This study seeks to quantify delays faced, determine demographics of patients most likely to face delay, and determine whether delays affect surgical management and outcomes.
Summary of Background Data.
Patients report significant delays in diagnosis of degenerative cervical myelopathy (DCM).
Seven hundred seventy-eighty patients with self-reported DCM recruited via online survey hosted on myelopathy.org. A cumulative odds ordinal logistic regression was run to determine the effects of demographic (sex, country of residence, ethnicity, household income, and educational status) on the delay in diagnosis of DCM. Chi-square tests of homogeneity were run to determine the effects of delayed diagnosis on functional outcomes (patient-derived modified Japanese Orthopaedic Association disability score, support dependence, and employment status) and surgical management (anterior/posterior approach, single-/multilevel surgery). A Kruskal-Wallis H test was used to determine whether delayed diagnosis affected the number of operations undergone.

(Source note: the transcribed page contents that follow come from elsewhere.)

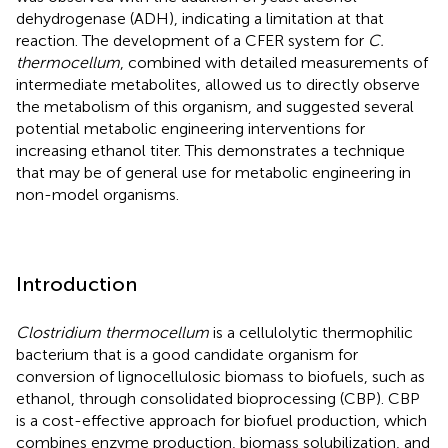
dehydrogenase (ADH), indicating a limitation at that
reaction. The development of a CFER system for
C.
thermocellum
, combined with detailed measurements of
intermediate metabolites, allowed us to directly observe
the metabolism of this organism, and suggested several
potential metabolic engineering interventions for
increasing ethanol titer. This demonstrates a technique
that may be of general use for metabolic engineering in
non-model organisms.
Introduction
Clostridium thermocellum
is a cellulolytic thermophilic
bacterium that is a good candidate organism for
conversion of lignocellulosic biomass to biofuels, such as
ethanol, through consolidated bioprocessing (CBP). CBP
is a cost-effective approach for biofuel production, which
combines enzyme production, biomass solubilization, and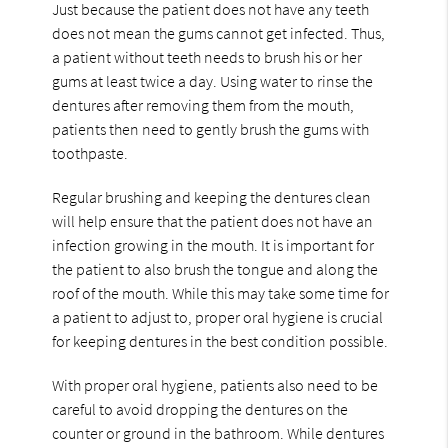
Just because the patient does not have any teeth
does not mean the gums cannot get infected. Thus,
a patient without teeth needs to brush his or her
gums at least twice a day. Using water to rinse the
dentures after removing them from the mouth,
patients then need to gently brush the gums with
toothpaste.
Regular brushing and keeping the dentures clean
will help ensure that the patient does not have an
infection growing in the mouth. It is important for
the patient to also brush the tongue and along the
roof of the mouth. While this may take some time for
a patient to adjust to, proper oral hygiene is crucial
for keeping dentures in the best condition possible.
With proper oral hygiene, patients also need to be
careful to avoid dropping the dentures on the
counter or ground in the bathroom. While dentures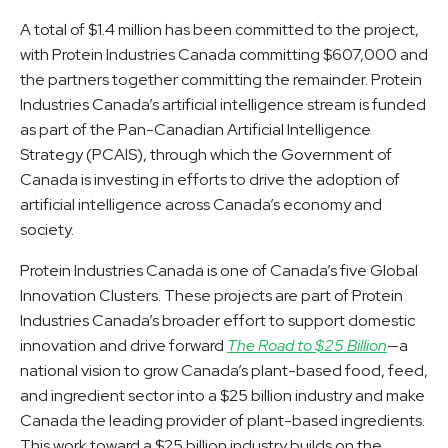
A total of $1.4 million has been committed to the project,
with Protein Industries Canada committing $607,000 and
the partners together committing the remainder. Protein
Industries Canada’s artificial intelligence stream is funded
as part of the Pan-Canadian Artificial Intelligence
Strategy (PCAIS), through which the Government of
Canada is investing in efforts to drive the adoption of
artificial intelligence across Canada’s economy and
society.
Protein Industries Canada is one of Canada’s five Global
Innovation Clusters. These projects are part of Protein
Industries Canada’s broader effort to support domestic
innovation and drive forward
The Road to $25 Billion
—a
national vision to grow Canada’s plant-based food, feed,
and ingredient sector into a $25 billion industry and make
Canada the leading provider of plant-based ingredients.
This work toward a $25 billion industry builds on the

The average delay in diagnosis faced was “1–2 years." Greater delays in diagnosis were faced by Black or African American patients (P = 0.010). Delayed diagnosis was predictive of greater disability as assessed by patient-derived modified Japanese Orthopaedic Association score (P = 0.001), support dependence (P = 0.040), and employment status (P < 0.0005). Delayed diagnosis did not affect the likelihood of surgery, the number of operations undergone or perioperative characteristics.
Patients continue to face significant delays in diagnosis of DCM. Ethnicity significantly influences length of delay experienced. Longer delays do not appear to affect surgical management but are associated with greater disability.